== Information supplied ==

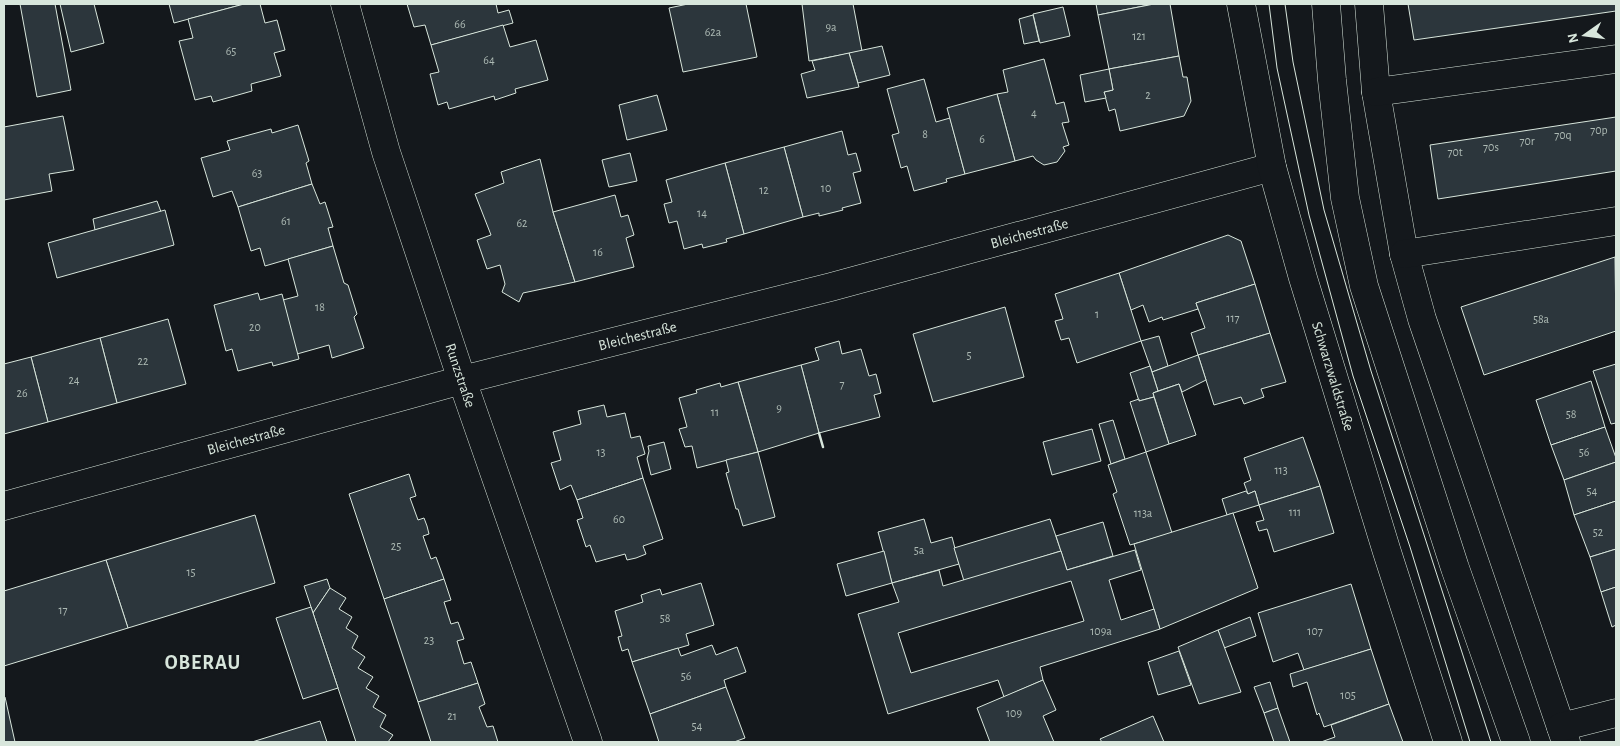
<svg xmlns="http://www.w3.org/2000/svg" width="1620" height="746" viewBox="0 0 1620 746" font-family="'Alegreya Sans',sans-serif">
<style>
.building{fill:#2c363c;stroke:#d8e6dc;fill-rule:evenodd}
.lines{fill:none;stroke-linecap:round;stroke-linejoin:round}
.minor-casing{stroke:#d8e6dc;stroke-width:29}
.major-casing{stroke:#d8e6dc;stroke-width:29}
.minor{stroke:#14181c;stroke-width:28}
.major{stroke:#14181c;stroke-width:28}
.tram{stroke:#d8e6dc;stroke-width:1}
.wall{stroke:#d8e6dc;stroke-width:2.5}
.labels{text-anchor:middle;stroke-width:4;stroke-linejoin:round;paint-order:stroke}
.number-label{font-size:12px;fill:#adbab4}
.street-label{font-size:15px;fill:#d8e6dc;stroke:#14181c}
.district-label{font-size:20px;font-weight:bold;letter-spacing:1px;fill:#d8e6dc;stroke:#14181c}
</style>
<rect width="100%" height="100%" fill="#14181c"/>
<g class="building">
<path d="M20 4H55L71 90 37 97Z"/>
<path d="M60 4H94L104 43 71 52Z"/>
<path d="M169 4H244L174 23Z"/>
<path d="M244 4H260L265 23 277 20 285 50 274 53 281 76 251 84 252 91 213 102 211 96 195 100 179 41 193 38 188 19Z"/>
<path d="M407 4H496L498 13 509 10 513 23 431 45 425 25 414 27Z"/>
<path d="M688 4H746L757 57 683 72 669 8Z"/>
<path d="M802 4H853L862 51 809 61Z"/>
<path d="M1096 4H1154L1098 15Z"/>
<path d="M1154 4H1170L1179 56 1109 69 1098 15Z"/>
<path d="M1408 4H1616V11L1414 40Z"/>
<path d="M1063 7 1070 36 1040 43 1033 14Z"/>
<path d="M1033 15 1039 41 1024 44 1019 19Z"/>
<path d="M503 25 510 47 536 40 548 80 515 89 516 93 495 100 494 96 449 109 447 102 438 105 430 74 439 72 431 45Z"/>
<path d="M882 46 890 75 858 83 849 53Z"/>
<path d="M849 53 859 87 807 98 801 74 815 70 812 61Z"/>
<path d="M1179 56 1183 77H1187L1191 101 1184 116 1120 131 1115 109 1109 111 1104 92 1113 90 1109 69Z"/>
<path d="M1044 59 1056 104 1064 102 1069 122 1062 123 1069 145 1063 147 1065 151 1057 162 1044 165 1036 160 1033 156 1015 161 997 94 1008 92 1003 70Z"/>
<path d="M1109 69 1113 90 1104 92 1106 98 1085 102 1080 75Z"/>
<path d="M924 79 936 122 950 118 965 174 946 179 947 182 914 191 907 166 901 168 892 135 899 133 887 89Z"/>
<path d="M997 94 1015 161 965 174 947 108Z"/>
<path d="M657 95 667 130 627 140 619 105Z"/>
<path d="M63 116 74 170 49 174 52 191 4 200V127Z"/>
<path d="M1616 117V171L1438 199 1430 145Z"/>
<path d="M298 125 309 161 306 163 312 184 238 207 232 191 213 197 201 158 230 150 227 141 271 129 272 133Z"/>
<path d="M842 131 848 155 856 153 861 171 853 173 861 203 842 208 843 210 819 216V213L803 217 784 147Z"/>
<path d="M784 147 803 217 744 234 725 163Z"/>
<path d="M630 153 637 181 609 187 602 160Z"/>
<path d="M540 159 553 212 575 282 523 293 519 302 502 292 505 284 500 265 487 269 477 240 491 235 475 194 504 183 501 172Z"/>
<path d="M725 163 744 234 726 239 727 242 703 248 702 244 684 249 677 221 669 223 664 204 672 202 666 180Z"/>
<path d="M312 184 320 204 325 202 333 227 328 228 333 246 265 266 260 248 251 251 238 207Z"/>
<path d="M615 195 621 217 628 215 634 235 626 238 634 267 575 282 553 212Z"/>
<path d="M157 201 161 212 95 230 93 219Z"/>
<path d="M165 210 174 245 57 278 48 243Z"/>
<path d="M1228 235 1241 241 1255 284 1196 303 1198 309 1163 320 1162 317 1149 322 1143 305 1131 310 1119 273Z"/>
<path d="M333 246 344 283 348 285 357 314 354 317 364 348 332 358 329 345 297 354 283 300 298 296 288 259Z"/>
<path d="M1615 257 1616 331 1484 375 1461 307Z"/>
<path d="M1119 273 1141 341 1077 363 1069 338 1061 340 1055 321 1063 319 1055 294Z"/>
<path d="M1255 284 1270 333 1198 355 1191 333 1205 328 1196 303Z"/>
<path d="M258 293 260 300 282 294 299 359 273 366 272 362 238 371 232 349 226 351 214 305Z"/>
<path d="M1005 307 1024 377 933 402 913 334Z"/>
<path d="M168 319 186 384 117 403 100 338Z"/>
<path d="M1270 333 1286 382 1261 389 1264 397 1244 404 1241 397 1214 405 1198 355Z"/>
<path d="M1159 336 1168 366 1152 372 1141 341Z"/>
<path d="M100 338 117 403 48 422 31 357Z"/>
<path d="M839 341 842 354 861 349 869 376 876 374 881 393 874 395 880 417 819 433 801 365 819 360 815 348Z"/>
<path d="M1198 355 1206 380 1182 392 1179 384 1158 391 1152 372Z"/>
<path d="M31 357 48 422 4 434V364Z"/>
<path d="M1616 364V423L1611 424 1593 371Z"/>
<path d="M801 365 819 433 758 452 738 382Z"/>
<path d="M1150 366 1158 391 1153 393 1154 397 1139 401 1130 373Z"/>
<path d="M1591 381 1605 427 1551 445 1536 400Z"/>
<path d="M738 382 758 452 697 468 692 446 685 447 679 429 687 427 679 398 697 393 696 390 720 383 721 387Z"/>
<path d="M1179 384 1196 435 1169 444 1153 393Z"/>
<path d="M1154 397 1169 444 1146 452 1130 402 1139 399V401Z"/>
<path d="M604 405 607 417 625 413 631 438 640 436 645 454 637 457 643 478 577 500 571 485 560 490 551 463 561 460 553 432 581 424 578 411Z"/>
<path d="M1113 420 1125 459 1111 464 1099 424Z"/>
<path d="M1605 427 1616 458V462L1564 480 1551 445Z"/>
<path d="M1092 429 1101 461 1052 475 1043 442Z"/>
<path d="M1303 437 1320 486 1259 505 1255 491 1248 494 1244 483 1251 480 1244 458Z"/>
<path d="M664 442 671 469 651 475 647 459 649 451 648 446Z"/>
<path d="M758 452 775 517 743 526 738 509H736L726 473 729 472 726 460Z"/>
<path d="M1146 452 1172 533 1130 545 1113 494 1117 492 1108 465Z"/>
<path d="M1616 462V501L1574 515 1564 480Z"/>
<path d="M409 474 416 496 410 498 418 520 424 518 427 526 429 534 423 536 431 559 436 557 444 579 384 599 349 494Z"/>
<path d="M643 478 663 539 643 546 646 554 636 558 627 560 625 554 596 562 590 545 586 547 577 520 583 518 577 500Z"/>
<path d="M1320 486 1334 533 1274 552 1267 529 1259 531 1256 522 1264 520 1259 505Z"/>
<path d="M1246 491 1248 494 1255 491 1259 505 1227 515 1222 499Z"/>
<path d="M1616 501V549L1590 557 1574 515Z"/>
<path d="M1233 513 1258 588 1160 629 1134 544Z"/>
<path d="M255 515 275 583 128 628 106 560Z"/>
<path d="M924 519 931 543 952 537 959 564 892 583 878 532Z"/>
<path d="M1050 519 1061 551 964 581 954 548Z"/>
<path d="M1103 522 1113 556 1067 570 1056 536Z"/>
<path d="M1616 549V587L1601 592 1590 557Z"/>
<path d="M1135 550 1141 570 1109 580 1121 620 1154 609 1160 629 1040 667 1043 680 1004 697 998 680 888 714 858 614 899 602 892 583 939 570 943 586 1061 551 1067 570ZM1071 581 1084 621 911 673 898 633Z"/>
<path d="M884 551 892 583 846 596 837 564Z"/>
<path d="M106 560 128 628 4 666V591Z"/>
<path d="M327 579 330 588 313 613 304 586Z"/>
<path d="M444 579 451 600 444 602 451 624 458 622 464 639 457 641 464 664 471 662 478 683 418 702 384 599Z"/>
<path d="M701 583 714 625 686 634 689 645 632 662 628 649 622 651 618 637 622 636 615 611 643 602 641 595 650 592 660 589 662 595Z"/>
<path d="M1351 584 1371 649 1304 670 1298 653 1273 662 1258 613Z"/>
<path d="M1616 587V625L1612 627 1601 592Z"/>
<path d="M330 588 346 598 339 609 352 617 346 628 358 636 352 648 365 657 358 668 373 677 366 688 379 696 373 707 386 715 380 727 393 735 388 742H356L313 613Z"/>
<path d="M311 607 338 688 303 699 276 618Z"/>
<path d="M1250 617 1256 636 1224 648 1218 630Z"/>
<path d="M1218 630 1241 692 1199 704 1178 647Z"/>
<path d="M712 645 716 655 737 647 746 672 724 680 726 687 650 714 632 662 678 648 681 656Z"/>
<path d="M1371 649 1389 704 1324 727 1319 713 1317 715 1307 682 1293 687 1290 674Z"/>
<path d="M1179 651 1191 685 1158 695 1148 662Z"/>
<path d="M1043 680 1056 710 1043 716 1054 742H990L977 708Z"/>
<path d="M1270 682 1278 708 1264 713 1254 687Z"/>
<path d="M478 683 485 704 479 707 487 727 493 726 498 742H431L418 702Z"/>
<path d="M726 687 745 738 734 742H659L650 714Z"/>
<path d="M4 697H5L15 742H4Z"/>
<path d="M1389 704 1403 742H1321L1335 737 1331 725Z"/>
<path d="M1278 708 1290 742H1274L1264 713Z"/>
<path d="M1153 716 1164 742H1102L1100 739Z"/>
<path d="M320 721 327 742H252Z"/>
</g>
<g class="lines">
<defs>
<g id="minor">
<path id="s1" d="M345 4 386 152 462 380 588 742"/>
<path d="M1369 4 1376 92 1404 254 1422 319 1566 742"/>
<path d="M1376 92 1616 59"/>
<path d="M1404 254 1616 221"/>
<path id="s2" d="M4 506 462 380 831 287 1272 167"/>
<path d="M1561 727 1616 713"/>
</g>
<g id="major">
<path id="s3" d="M1241 4 1272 167 1303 278 1387 552 1448 742"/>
<path d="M1326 4 1332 80 1345 198 1364 286 1455 568 1516 742"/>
</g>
</defs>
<use href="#minor" class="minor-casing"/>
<use href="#major" class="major-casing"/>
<use href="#minor" class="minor"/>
<use href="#major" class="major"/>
<g class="tram">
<path d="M1269 4 1277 68 1309 215 1353 376 1410 547 1470 742"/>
<path d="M1285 4 1293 62 1324 210 1371 371 1491 742"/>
</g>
<path class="wall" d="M819 433 823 447"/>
</g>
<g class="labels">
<g class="number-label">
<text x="460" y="28">66</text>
<text x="831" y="31">9a</text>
<text x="713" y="36">62a</text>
<text x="1139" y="40">121</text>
<text x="231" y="55">65</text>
<text x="489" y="64">64</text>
<text x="1148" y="99">2</text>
<text x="1034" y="117">4</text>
<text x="1599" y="134">70p</text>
<text x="925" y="138">8</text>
<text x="1563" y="139">70q</text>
<text x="982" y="143">6</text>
<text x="1527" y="145">70r</text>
<text x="1491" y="151">70s</text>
<text x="1455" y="156">70t</text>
<text x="257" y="177">63</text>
<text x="826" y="192">10</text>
<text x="764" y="194">12</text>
<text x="702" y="217">14</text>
<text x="286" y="225">61</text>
<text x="522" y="227">62</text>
<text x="598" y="256">16</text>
<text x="320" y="311">18</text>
<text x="1097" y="318">1</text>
<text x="1233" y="322">117</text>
<text x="1541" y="323">58a</text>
<text x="255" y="331">20</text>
<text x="969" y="359">5</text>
<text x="143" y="365">22</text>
<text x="74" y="384">24</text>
<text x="842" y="388">7</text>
<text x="22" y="397">26</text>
<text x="779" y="412">9</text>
<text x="715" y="416">11</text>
<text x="1571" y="418">58</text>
<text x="601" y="456">13</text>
<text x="1584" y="456">56</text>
<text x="1281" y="474">113</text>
<text x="1592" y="495">54</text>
<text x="1295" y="516">111</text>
<text x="1143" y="517">113a</text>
<text x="619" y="523">60</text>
<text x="1598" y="536">52</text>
<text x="396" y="550">25</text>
<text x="919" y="554">5a</text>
<text x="191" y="576">15</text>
<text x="63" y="614">17</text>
<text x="665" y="622">58</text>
<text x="1101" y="635">109a</text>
<text x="1315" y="635">107</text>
<text x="429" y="644">23</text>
<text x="686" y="680">56</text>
<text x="1348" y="699">105</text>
<text x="1014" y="717">109</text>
<text x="452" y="720">21</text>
<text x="697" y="730">54</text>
</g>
<g class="street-label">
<text dy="5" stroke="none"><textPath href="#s2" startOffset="1061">Bleichestraße</textPath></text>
<text dy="5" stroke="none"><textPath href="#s2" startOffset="656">Bleichestraße</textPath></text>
<text dy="5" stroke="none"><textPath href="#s1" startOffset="389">Runzstraße</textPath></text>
<text dy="5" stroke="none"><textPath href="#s3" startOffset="384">Schwarzwaldstraße</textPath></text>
<text dy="5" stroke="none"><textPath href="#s2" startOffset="251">Bleichestraße</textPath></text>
</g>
<g class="district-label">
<text x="203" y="669">OBERAU</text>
</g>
</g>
<rect width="1620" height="746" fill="none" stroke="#d8e6dc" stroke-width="10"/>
<g transform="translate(1585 35) rotate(256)" stroke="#14181c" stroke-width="4" paint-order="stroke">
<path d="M0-4L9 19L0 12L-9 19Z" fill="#d8e6dc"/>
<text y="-8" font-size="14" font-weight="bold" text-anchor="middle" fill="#d8e6dc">N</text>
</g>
</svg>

== What you will do ==
What lines in the records contain the word "casing"? Return each one.

== Exercise response ==
.minor-casing{stroke:#d8e6dc;stroke-width:29}
.major-casing{stroke:#d8e6dc;stroke-width:29}
<use href="#minor" class="minor-casing"/>
<use href="#major" class="major-casing"/>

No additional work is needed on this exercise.